Limbaugh laughed, and thanked the caller. I screamed, and then I yelled, “Noooooo! I can’t have the same birthday as Rush Limbaugh!” However, like it or not, I had to admit that this coincidence was, indeed, true. Also, since Limbaugh is older than I am, I also had to face up to the fact that he had this birthday first.

I wanted to have someone else to know I shared a birthday with — someone I could respect — so I did some research to find other people who also shared the same birthday as myself. In those days, of glacially-slow dial-up Internet with much, much less of value to be found there, this meant actually going to a physical library, looking in actual, bound-paper books (how primitive, right?), and spending a few hours to do what can now be done, with Google and Wikipedia, in seconds. I learned, in those hours, that I also share the birthday of January 12 with none other than John Hancock, the first person to sign the Declaration of Independence, according to the old-style system for the date of his birth. (The difference between old- and new-style dates is caused by the discrepancies between the Julian and Gregorian calendars.) Given that the primary author of that document was my all-time favorite president, Thomas Jefferson, that was something of which I could be proud.

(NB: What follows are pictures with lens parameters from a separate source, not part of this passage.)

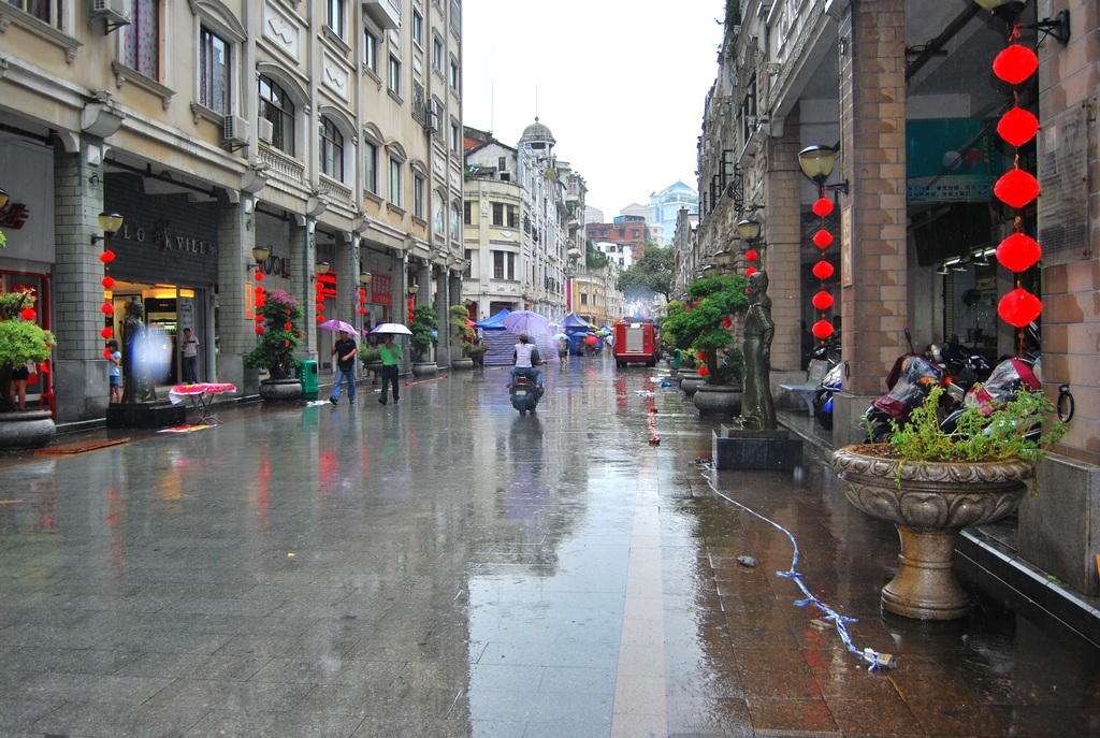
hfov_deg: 61.8
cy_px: 369
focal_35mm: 30
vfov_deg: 43.8
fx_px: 918
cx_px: 550
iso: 100
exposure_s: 1/200
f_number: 4
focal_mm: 20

In later years, I learned that Wikipedeans (a group to which I belong) have constructed pages there where anyone can quickly and easily learn with whom they share a birthday. The one for my birthday is here: http://en.wikipedia.org/wiki/January_12. By looking at the corresponding page for your own birthday, you, too, can find out whom you share a birthday. No matter what day that is, you’re quite likely to find, as I did, both people you like and dislike. After all, there are only 366 birthdays to go around, so sharing birthdays with famous (and infamous) people is inevitable for us all.